Projects
Lews Castle, Morning Room (Stornoway, Outer Hebrides) – revealing, conserving and restoring Victorian murals scheme
Lews Castle was built in the 1840s as the country seat for Sir James Matheson with his fortune made from the Chinese opium trade. In 1918 the castle was bought by industrialist Lord Leverhulme, who gifted it to the people of Stornoway parish in 1923. However, Lews Castle gradually fell into disrepair and had been unoccupied since the late 1990s.
As part of development plans to renovate the castle as a hotel, museum and cultural centre, Western Isles Council (Comhairle nan Eilean Siar) commissioned Scottish Wall Paintings Conservators to uncover, conserve and restore the remains of an elaborate Victorian murals scheme in the Morning Room.
Much of the overpaint was fairly loosely bound, therefore it was possible to reveal the wallpainting mechanically using a scalpel blade.
The paint surface was then spot cleaned where required, and small holes and cracks were filled.
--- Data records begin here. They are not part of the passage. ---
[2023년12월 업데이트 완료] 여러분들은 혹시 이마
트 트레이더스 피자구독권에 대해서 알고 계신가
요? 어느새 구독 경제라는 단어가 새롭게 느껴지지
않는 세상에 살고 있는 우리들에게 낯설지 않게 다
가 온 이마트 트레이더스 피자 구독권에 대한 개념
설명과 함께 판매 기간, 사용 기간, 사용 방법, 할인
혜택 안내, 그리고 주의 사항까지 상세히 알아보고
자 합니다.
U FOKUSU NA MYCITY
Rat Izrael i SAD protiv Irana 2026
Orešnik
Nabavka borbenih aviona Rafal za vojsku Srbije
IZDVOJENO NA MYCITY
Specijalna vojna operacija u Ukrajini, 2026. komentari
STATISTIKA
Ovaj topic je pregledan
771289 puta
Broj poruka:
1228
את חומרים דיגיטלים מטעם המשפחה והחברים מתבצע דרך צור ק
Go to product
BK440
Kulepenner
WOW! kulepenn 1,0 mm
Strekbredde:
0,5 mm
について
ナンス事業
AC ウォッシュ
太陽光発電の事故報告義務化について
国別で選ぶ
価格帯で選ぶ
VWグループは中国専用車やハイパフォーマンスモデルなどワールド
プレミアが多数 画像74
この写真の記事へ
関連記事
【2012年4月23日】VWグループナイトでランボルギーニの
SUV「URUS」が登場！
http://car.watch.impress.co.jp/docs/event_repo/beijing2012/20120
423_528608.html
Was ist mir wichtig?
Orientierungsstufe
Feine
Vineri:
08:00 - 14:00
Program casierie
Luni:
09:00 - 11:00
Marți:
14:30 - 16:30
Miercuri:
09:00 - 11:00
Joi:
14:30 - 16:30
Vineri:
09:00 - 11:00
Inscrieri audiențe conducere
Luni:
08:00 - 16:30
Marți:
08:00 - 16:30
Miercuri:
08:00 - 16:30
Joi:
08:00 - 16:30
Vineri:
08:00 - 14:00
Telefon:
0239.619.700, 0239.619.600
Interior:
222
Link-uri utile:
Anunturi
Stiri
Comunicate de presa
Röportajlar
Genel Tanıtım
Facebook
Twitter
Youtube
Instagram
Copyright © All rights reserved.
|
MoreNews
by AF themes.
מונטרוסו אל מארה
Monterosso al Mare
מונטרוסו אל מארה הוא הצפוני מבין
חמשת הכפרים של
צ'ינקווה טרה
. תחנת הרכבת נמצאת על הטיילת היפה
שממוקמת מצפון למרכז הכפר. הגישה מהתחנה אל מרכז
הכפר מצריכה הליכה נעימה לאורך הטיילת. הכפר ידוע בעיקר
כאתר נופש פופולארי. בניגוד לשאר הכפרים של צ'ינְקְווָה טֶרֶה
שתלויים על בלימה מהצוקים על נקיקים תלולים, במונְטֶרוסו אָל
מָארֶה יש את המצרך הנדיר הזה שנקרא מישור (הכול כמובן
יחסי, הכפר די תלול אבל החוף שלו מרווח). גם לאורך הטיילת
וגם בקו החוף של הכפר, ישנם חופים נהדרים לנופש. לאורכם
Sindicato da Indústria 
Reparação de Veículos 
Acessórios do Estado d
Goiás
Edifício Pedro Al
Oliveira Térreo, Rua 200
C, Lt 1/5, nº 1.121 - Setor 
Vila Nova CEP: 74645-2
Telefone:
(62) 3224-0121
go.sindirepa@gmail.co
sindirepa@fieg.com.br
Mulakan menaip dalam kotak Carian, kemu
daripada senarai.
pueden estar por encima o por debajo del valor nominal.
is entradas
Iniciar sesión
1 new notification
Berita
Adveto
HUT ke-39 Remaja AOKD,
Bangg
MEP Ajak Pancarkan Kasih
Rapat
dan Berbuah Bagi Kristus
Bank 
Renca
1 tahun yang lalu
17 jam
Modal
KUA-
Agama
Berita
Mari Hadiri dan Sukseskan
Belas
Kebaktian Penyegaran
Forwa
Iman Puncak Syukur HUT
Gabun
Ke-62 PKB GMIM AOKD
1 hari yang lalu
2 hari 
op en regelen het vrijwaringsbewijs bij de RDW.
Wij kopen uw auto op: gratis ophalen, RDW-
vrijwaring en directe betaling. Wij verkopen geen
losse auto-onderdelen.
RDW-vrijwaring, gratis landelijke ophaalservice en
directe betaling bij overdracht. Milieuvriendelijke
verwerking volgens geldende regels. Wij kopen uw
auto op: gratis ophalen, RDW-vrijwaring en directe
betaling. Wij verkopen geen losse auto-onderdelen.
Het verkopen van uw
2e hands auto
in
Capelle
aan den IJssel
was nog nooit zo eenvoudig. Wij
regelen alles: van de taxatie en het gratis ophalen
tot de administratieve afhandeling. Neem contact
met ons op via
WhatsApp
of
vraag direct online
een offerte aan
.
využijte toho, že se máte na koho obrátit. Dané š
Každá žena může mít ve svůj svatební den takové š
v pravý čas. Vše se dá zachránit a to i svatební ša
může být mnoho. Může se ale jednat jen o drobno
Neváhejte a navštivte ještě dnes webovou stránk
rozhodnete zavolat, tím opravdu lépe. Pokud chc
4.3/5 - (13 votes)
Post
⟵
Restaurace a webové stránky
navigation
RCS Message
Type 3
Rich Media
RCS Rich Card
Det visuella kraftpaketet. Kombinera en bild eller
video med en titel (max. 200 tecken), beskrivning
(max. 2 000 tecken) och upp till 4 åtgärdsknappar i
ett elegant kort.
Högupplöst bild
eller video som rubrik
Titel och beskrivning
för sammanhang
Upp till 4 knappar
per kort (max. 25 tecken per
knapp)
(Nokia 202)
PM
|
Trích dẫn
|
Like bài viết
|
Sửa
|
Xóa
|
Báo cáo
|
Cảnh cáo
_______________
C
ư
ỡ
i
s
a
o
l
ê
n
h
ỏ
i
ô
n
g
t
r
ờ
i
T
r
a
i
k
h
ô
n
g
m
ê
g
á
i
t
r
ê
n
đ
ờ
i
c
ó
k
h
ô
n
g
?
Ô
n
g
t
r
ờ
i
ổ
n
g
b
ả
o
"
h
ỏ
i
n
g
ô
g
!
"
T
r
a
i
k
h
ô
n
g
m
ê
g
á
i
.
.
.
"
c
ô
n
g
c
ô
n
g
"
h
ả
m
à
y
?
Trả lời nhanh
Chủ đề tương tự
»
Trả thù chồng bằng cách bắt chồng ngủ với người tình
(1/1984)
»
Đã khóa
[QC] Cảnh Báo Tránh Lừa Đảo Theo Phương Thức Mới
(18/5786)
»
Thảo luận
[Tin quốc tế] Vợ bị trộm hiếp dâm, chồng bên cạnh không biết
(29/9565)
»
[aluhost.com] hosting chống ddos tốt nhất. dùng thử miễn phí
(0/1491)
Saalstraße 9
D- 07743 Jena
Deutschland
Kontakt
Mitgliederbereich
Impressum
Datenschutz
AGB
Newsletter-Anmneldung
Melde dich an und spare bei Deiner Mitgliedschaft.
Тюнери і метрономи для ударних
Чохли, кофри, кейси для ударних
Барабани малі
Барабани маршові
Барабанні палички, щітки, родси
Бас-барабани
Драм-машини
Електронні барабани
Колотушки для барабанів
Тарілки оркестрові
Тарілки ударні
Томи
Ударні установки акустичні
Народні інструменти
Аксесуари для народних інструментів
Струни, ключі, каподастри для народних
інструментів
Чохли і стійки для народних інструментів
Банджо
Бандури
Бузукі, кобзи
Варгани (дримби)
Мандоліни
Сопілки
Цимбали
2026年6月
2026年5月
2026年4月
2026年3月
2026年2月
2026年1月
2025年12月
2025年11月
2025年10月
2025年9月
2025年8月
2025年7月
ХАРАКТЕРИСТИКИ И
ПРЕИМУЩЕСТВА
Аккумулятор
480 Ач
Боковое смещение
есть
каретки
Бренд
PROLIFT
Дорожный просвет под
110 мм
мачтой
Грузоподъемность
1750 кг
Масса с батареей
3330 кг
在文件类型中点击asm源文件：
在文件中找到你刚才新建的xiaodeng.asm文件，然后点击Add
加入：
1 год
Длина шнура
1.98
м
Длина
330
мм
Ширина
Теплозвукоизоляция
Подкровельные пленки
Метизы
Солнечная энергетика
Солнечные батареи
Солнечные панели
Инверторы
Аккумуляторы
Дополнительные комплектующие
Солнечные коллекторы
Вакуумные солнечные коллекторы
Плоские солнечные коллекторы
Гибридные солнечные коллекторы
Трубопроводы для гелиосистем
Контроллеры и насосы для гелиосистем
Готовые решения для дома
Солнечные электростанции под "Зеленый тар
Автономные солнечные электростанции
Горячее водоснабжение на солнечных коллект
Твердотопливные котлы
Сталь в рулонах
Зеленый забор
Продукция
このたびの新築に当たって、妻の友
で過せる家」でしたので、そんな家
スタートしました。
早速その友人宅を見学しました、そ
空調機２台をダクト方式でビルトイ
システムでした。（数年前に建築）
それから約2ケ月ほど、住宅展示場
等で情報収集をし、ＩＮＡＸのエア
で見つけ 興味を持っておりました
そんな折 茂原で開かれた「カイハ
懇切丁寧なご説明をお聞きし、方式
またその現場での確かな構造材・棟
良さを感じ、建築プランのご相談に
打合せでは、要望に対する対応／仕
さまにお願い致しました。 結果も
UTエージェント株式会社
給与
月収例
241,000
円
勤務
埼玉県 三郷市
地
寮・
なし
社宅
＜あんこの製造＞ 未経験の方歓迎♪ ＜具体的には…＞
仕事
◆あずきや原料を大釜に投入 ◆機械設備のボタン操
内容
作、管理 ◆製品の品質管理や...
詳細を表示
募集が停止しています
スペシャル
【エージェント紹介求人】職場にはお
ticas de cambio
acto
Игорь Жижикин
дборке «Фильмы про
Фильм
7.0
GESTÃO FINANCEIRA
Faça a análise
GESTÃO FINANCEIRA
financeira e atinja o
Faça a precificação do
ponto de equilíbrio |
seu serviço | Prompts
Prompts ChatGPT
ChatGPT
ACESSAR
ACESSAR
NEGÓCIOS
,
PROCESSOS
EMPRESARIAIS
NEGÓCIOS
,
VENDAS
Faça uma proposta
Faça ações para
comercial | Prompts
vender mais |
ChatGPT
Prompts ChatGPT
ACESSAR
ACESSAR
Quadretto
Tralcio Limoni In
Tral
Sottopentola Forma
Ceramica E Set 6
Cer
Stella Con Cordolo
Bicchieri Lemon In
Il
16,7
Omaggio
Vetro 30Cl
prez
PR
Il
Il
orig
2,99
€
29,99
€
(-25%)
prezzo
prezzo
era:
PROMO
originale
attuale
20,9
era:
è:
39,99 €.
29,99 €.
Only one wall of the scheme had survived under later overpaint layers, and large sections of the decoration on this wall had been entirely lost. Through a combination of archival research and working out the design from what survived, there was sufficient information to effectively reconstruct losses to reintegrate the decoration. This project was carried out by Wallpaintings Conservators Fiona Allardyce (now retired) and Karen Dundas.